Stored dataset items
------------------------------------------------
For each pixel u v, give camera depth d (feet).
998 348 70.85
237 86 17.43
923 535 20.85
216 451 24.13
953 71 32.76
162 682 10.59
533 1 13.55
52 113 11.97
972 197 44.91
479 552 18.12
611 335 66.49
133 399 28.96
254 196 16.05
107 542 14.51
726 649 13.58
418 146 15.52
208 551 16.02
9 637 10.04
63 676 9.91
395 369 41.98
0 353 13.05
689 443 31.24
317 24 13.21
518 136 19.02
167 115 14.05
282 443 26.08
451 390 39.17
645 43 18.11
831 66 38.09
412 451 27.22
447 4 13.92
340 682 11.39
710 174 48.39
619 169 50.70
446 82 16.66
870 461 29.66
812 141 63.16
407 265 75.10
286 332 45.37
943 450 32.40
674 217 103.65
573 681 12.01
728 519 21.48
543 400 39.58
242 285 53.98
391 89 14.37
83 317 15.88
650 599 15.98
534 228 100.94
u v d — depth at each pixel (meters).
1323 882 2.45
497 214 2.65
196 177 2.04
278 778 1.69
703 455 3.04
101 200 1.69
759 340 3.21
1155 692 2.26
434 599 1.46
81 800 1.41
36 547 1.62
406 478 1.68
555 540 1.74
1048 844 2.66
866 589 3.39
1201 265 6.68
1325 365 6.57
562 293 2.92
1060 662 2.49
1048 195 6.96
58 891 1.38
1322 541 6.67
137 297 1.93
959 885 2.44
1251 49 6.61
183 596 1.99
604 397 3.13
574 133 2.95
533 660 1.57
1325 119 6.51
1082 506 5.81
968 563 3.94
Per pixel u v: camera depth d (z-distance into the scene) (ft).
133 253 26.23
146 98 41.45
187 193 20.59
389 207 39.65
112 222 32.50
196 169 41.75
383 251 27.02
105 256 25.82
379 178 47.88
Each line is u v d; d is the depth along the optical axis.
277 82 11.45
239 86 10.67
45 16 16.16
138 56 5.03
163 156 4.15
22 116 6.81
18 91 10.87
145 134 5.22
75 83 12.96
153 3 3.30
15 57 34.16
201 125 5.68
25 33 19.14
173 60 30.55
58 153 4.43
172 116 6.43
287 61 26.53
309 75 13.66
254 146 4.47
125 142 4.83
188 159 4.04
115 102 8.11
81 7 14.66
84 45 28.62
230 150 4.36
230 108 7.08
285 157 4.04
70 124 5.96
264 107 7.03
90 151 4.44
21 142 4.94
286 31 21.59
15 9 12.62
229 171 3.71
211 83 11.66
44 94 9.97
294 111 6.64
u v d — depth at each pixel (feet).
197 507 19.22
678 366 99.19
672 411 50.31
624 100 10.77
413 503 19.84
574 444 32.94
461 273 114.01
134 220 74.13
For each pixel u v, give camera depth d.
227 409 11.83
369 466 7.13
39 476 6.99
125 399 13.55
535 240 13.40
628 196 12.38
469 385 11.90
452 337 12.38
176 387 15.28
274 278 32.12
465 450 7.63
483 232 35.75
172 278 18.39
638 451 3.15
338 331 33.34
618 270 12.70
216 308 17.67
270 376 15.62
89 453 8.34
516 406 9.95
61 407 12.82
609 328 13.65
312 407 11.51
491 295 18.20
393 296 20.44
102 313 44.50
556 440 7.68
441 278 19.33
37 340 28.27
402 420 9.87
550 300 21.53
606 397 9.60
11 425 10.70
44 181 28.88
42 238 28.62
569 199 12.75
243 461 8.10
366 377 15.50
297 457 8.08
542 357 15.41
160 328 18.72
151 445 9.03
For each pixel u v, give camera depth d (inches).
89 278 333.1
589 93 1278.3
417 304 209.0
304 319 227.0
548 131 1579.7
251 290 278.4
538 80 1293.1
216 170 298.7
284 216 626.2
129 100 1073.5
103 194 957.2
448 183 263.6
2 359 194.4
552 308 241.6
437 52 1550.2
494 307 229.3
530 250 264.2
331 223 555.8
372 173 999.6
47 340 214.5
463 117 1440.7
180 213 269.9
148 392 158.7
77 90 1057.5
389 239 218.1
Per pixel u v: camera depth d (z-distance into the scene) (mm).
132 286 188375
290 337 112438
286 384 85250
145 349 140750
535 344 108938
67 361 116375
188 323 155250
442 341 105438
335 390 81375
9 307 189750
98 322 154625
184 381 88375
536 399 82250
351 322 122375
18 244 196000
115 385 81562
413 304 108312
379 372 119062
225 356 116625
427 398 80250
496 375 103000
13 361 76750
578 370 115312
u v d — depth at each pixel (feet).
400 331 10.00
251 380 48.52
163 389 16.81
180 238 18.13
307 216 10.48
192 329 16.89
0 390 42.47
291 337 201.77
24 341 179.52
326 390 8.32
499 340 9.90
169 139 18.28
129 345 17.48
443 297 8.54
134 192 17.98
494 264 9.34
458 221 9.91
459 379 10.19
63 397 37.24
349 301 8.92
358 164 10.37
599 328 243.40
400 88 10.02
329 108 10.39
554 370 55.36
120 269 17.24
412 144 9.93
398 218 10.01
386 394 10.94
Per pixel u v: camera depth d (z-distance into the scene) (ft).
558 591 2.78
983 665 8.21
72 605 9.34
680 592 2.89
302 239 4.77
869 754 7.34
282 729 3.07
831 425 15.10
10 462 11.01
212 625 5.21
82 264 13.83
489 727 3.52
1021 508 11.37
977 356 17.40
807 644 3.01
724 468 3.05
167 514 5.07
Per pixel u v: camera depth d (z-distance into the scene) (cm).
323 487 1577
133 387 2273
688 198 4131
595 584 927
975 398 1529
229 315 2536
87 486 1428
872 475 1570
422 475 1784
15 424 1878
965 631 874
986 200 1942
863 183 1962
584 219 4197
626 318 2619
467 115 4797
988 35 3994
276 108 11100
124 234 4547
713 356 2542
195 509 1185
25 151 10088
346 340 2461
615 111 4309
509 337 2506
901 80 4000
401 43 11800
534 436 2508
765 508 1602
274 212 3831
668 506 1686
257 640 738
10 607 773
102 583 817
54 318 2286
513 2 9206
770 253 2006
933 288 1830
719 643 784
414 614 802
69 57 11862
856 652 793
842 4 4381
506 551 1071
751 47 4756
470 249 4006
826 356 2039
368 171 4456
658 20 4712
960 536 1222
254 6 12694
------------------------------------------------
What is required: Write out each entry above exactly as it is written.

Task output:
For each pixel u v, give camera depth d (feet).
998 348 70.85
237 86 17.43
923 535 20.85
216 451 24.13
953 71 32.76
162 682 10.59
533 1 13.55
52 113 11.97
972 197 44.91
479 552 18.12
611 335 66.49
133 399 28.96
254 196 16.05
107 542 14.51
726 649 13.58
418 146 15.52
208 551 16.02
9 637 10.04
63 676 9.91
395 369 41.98
0 353 13.05
689 443 31.24
317 24 13.21
518 136 19.02
167 115 14.05
282 443 26.08
451 390 39.17
645 43 18.11
831 66 38.09
412 451 27.22
447 4 13.92
340 682 11.39
710 174 48.39
619 169 50.70
446 82 16.66
870 461 29.66
812 141 63.16
407 265 75.10
286 332 45.37
943 450 32.40
674 217 103.65
573 681 12.01
728 519 21.48
543 400 39.58
242 285 53.98
391 89 14.37
83 317 15.88
650 599 15.98
534 228 100.94
u v d — depth at each pixel (meters).
1323 882 2.45
497 214 2.65
196 177 2.04
278 778 1.69
703 455 3.04
101 200 1.69
759 340 3.21
1155 692 2.26
434 599 1.46
81 800 1.41
36 547 1.62
406 478 1.68
555 540 1.74
1048 844 2.66
866 589 3.39
1201 265 6.68
1325 365 6.57
562 293 2.92
1060 662 2.49
1048 195 6.96
58 891 1.38
1322 541 6.67
137 297 1.93
959 885 2.44
1251 49 6.61
183 596 1.99
604 397 3.13
574 133 2.95
533 660 1.57
1325 119 6.51
1082 506 5.81
968 563 3.94
Per pixel u v: camera depth d (z-distance into the scene) (ft).
133 253 26.23
146 98 41.45
187 193 20.59
389 207 39.65
112 222 32.50
196 169 41.75
383 251 27.02
105 256 25.82
379 178 47.88
Each line is u v d; d is the depth along the optical axis.
277 82 11.45
239 86 10.67
45 16 16.16
138 56 5.03
163 156 4.15
22 116 6.81
18 91 10.87
145 134 5.22
75 83 12.96
153 3 3.30
15 57 34.16
201 125 5.68
25 33 19.14
173 60 30.55
58 153 4.43
172 116 6.43
287 61 26.53
309 75 13.66
254 146 4.47
125 142 4.83
188 159 4.04
115 102 8.11
81 7 14.66
84 45 28.62
230 150 4.36
230 108 7.08
285 157 4.04
70 124 5.96
264 107 7.03
90 151 4.44
21 142 4.94
286 31 21.59
15 9 12.62
229 171 3.71
211 83 11.66
44 94 9.97
294 111 6.64
u v d — depth at each pixel (feet).
197 507 19.22
678 366 99.19
672 411 50.31
624 100 10.77
413 503 19.84
574 444 32.94
461 273 114.01
134 220 74.13
For each pixel u v, give camera depth d.
227 409 11.83
369 466 7.13
39 476 6.99
125 399 13.55
535 240 13.40
628 196 12.38
469 385 11.90
452 337 12.38
176 387 15.28
274 278 32.12
465 450 7.63
483 232 35.75
172 278 18.39
638 451 3.15
338 331 33.34
618 270 12.70
216 308 17.67
270 376 15.62
89 453 8.34
516 406 9.95
61 407 12.82
609 328 13.65
312 407 11.51
491 295 18.20
393 296 20.44
102 313 44.50
556 440 7.68
441 278 19.33
37 340 28.27
402 420 9.87
550 300 21.53
606 397 9.60
11 425 10.70
44 181 28.88
42 238 28.62
569 199 12.75
243 461 8.10
366 377 15.50
297 457 8.08
542 357 15.41
160 328 18.72
151 445 9.03
For each pixel u v, give camera depth d (inches).
89 278 333.1
589 93 1278.3
417 304 209.0
304 319 227.0
548 131 1579.7
251 290 278.4
538 80 1293.1
216 170 298.7
284 216 626.2
129 100 1073.5
103 194 957.2
448 183 263.6
2 359 194.4
552 308 241.6
437 52 1550.2
494 307 229.3
530 250 264.2
331 223 555.8
372 173 999.6
47 340 214.5
463 117 1440.7
180 213 269.9
148 392 158.7
77 90 1057.5
389 239 218.1
Per pixel u v: camera depth d (z-distance into the scene) (mm).
132 286 188375
290 337 112438
286 384 85250
145 349 140750
535 344 108938
67 361 116375
188 323 155250
442 341 105438
335 390 81375
9 307 189750
98 322 154625
184 381 88375
536 399 82250
351 322 122375
18 244 196000
115 385 81562
413 304 108312
379 372 119062
225 356 116625
427 398 80250
496 375 103000
13 361 76750
578 370 115312
u v d — depth at each pixel (feet).
400 331 10.00
251 380 48.52
163 389 16.81
180 238 18.13
307 216 10.48
192 329 16.89
0 390 42.47
291 337 201.77
24 341 179.52
326 390 8.32
499 340 9.90
169 139 18.28
129 345 17.48
443 297 8.54
134 192 17.98
494 264 9.34
458 221 9.91
459 379 10.19
63 397 37.24
349 301 8.92
358 164 10.37
599 328 243.40
400 88 10.02
329 108 10.39
554 370 55.36
120 269 17.24
412 144 9.93
398 218 10.01
386 394 10.94
Per pixel u v: camera depth d (z-distance into the scene) (ft).
558 591 2.78
983 665 8.21
72 605 9.34
680 592 2.89
302 239 4.77
869 754 7.34
282 729 3.07
831 425 15.10
10 462 11.01
212 625 5.21
82 264 13.83
489 727 3.52
1021 508 11.37
977 356 17.40
807 644 3.01
724 468 3.05
167 514 5.07
Per pixel u v: camera depth d (z-distance into the scene) (cm).
323 487 1577
133 387 2273
688 198 4131
595 584 927
975 398 1529
229 315 2536
87 486 1428
872 475 1570
422 475 1784
15 424 1878
965 631 874
986 200 1942
863 183 1962
584 219 4197
626 318 2619
467 115 4797
988 35 3994
276 108 11100
124 234 4547
713 356 2542
195 509 1185
25 151 10088
346 340 2461
615 111 4309
509 337 2506
901 80 4000
401 43 11800
534 436 2508
765 508 1602
274 212 3831
668 506 1686
257 640 738
10 607 773
102 583 817
54 318 2286
513 2 9206
770 253 2006
933 288 1830
719 643 784
414 614 802
69 57 11862
856 652 793
842 4 4381
506 551 1071
751 47 4756
470 249 4006
826 356 2039
368 171 4456
658 20 4712
960 536 1222
254 6 12694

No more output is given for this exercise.